Eur Heart J Case Rep ; 5(7): ytab267, 2021 Jul.
Artigo em Inglês | MEDLINE | ID: mdl-34377913

RESUMO

BACKGROUND: Brain abscess is a common complication in children with cyanotic congenital heart disease. The presence of an underlying acyanotic congenital heart disease is usually not suspected in an adult patient presenting with brain abscess. CASE SUMMARY: A 51-year-old male patient with no known co-morbidities came with complaints of recent onset right lower limb weakness needing support while walking and on evaluation was found to have brain abscess. He underwent robotic endoscope assisted endoport excision of the brain abscess. Two-dimensional transthoracic echocardiography showed right atrial and right ventricular dilatation with mild low-pressure tricuspid regurgitation. Transoesophageal echocardiography (TOE) revealed sinus venosus atrial septal defect (ASD) with left-to-right shunt with the right upper pulmonary vein draining into superior vena cava. Contrast echocardiography revealed a small transient right-to-left shunt. He has been advised to undergo elective surgical closure of ASD with partial anomalous pulmonary venous connection repair.
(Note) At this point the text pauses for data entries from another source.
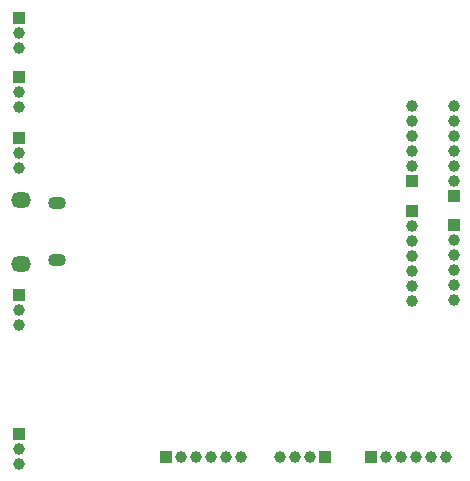
<source format=gbr>
%TF.GenerationSoftware,KiCad,Pcbnew,9.0.3*%
%TF.CreationDate,2025-08-28T21:38:12+08:00*%
%TF.ProjectId,ESP32_Board,45535033-325f-4426-9f61-72642e6b6963,rev?*%
%TF.SameCoordinates,Original*%
%TF.FileFunction,Soldermask,Bot*%
%TF.FilePolarity,Negative*%
%FSLAX46Y46*%
G04 Gerber Fmt 4.6, Leading zero omitted, Abs format (unit mm)*
G04 Created by KiCad (PCBNEW 9.0.3) date 2025-08-28 21:38:12*
%MOMM*%
%LPD*%
G01*
G04 APERTURE LIST*
%ADD10R,1.000000X1.000000*%
%ADD11C,1.000000*%
%ADD12O,1.700000X1.350000*%
%ADD13O,1.500000X1.100000*%
G04 APERTURE END LIST*
D10*
%TO.C,J8*%
X97500000Y-59730000D03*
D11*
X97500000Y-61000000D03*
X97500000Y-62270000D03*
%TD*%
D10*
%TO.C,J7*%
X97500000Y-84730000D03*
D11*
X97500000Y-86000000D03*
X97500000Y-87270000D03*
%TD*%
D10*
%TO.C,J11*%
X97500000Y-54500000D03*
D11*
X97500000Y-55770000D03*
X97500000Y-57040000D03*
%TD*%
D10*
%TO.C,J19*%
X123400000Y-86700000D03*
D11*
X122130000Y-86700000D03*
X120860000Y-86700000D03*
X119590000Y-86700000D03*
%TD*%
D10*
%TO.C,J14*%
X130800000Y-63380000D03*
D11*
X130800000Y-62110000D03*
X130800000Y-60840000D03*
X130800000Y-59570000D03*
X130800000Y-58300000D03*
X130800000Y-57030000D03*
%TD*%
D10*
%TO.C,J13*%
X130800000Y-65840000D03*
D11*
X130800000Y-67110000D03*
X130800000Y-68380000D03*
X130800000Y-69650000D03*
X130800000Y-70920000D03*
X130800000Y-72190000D03*
X130800000Y-73460000D03*
%TD*%
D12*
%TO.C,J6*%
X97700000Y-64920000D03*
D13*
X100700000Y-65230000D03*
X100700000Y-70070000D03*
D12*
X97700000Y-70380000D03*
%TD*%
D10*
%TO.C,J10*%
X97500000Y-49500000D03*
D11*
X97500000Y-50770000D03*
X97500000Y-52040000D03*
%TD*%
D10*
%TO.C,J12*%
X134300000Y-67070000D03*
D11*
X134300000Y-68340000D03*
X134300000Y-69610000D03*
X134300000Y-70880000D03*
X134300000Y-72150000D03*
X134300000Y-73420000D03*
%TD*%
D10*
%TO.C,J15*%
X134300000Y-64650000D03*
D11*
X134300000Y-63380000D03*
X134300000Y-62110000D03*
X134300000Y-60840000D03*
X134300000Y-59570000D03*
X134300000Y-58300000D03*
X134300000Y-57030000D03*
%TD*%
D10*
%TO.C,J9*%
X97500000Y-73000000D03*
D11*
X97500000Y-74270000D03*
X97500000Y-75540000D03*
%TD*%
D10*
%TO.C,J16*%
X127290000Y-86700000D03*
D11*
X128560000Y-86700000D03*
X129830000Y-86700000D03*
X131100000Y-86700000D03*
X132370000Y-86700000D03*
X133640000Y-86700000D03*
%TD*%
D10*
%TO.C,J17*%
X109950000Y-86700000D03*
D11*
X111220000Y-86700000D03*
X112490000Y-86700000D03*
X113760000Y-86700000D03*
X115030000Y-86700000D03*
X116300000Y-86700000D03*
%TD*%
M02*

</source>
DISCUSSION: Right-to-left shunting in ASDs can occur in the early systole even in the absence of raised pressures in the right side of the heart, even when the predominant shunt is left to right, but the magnitude of such a shunt is small and transient and is easily missed. Contrast echocardiography and TOE should be done as a part of evaluation of patients presenting with brain abscess.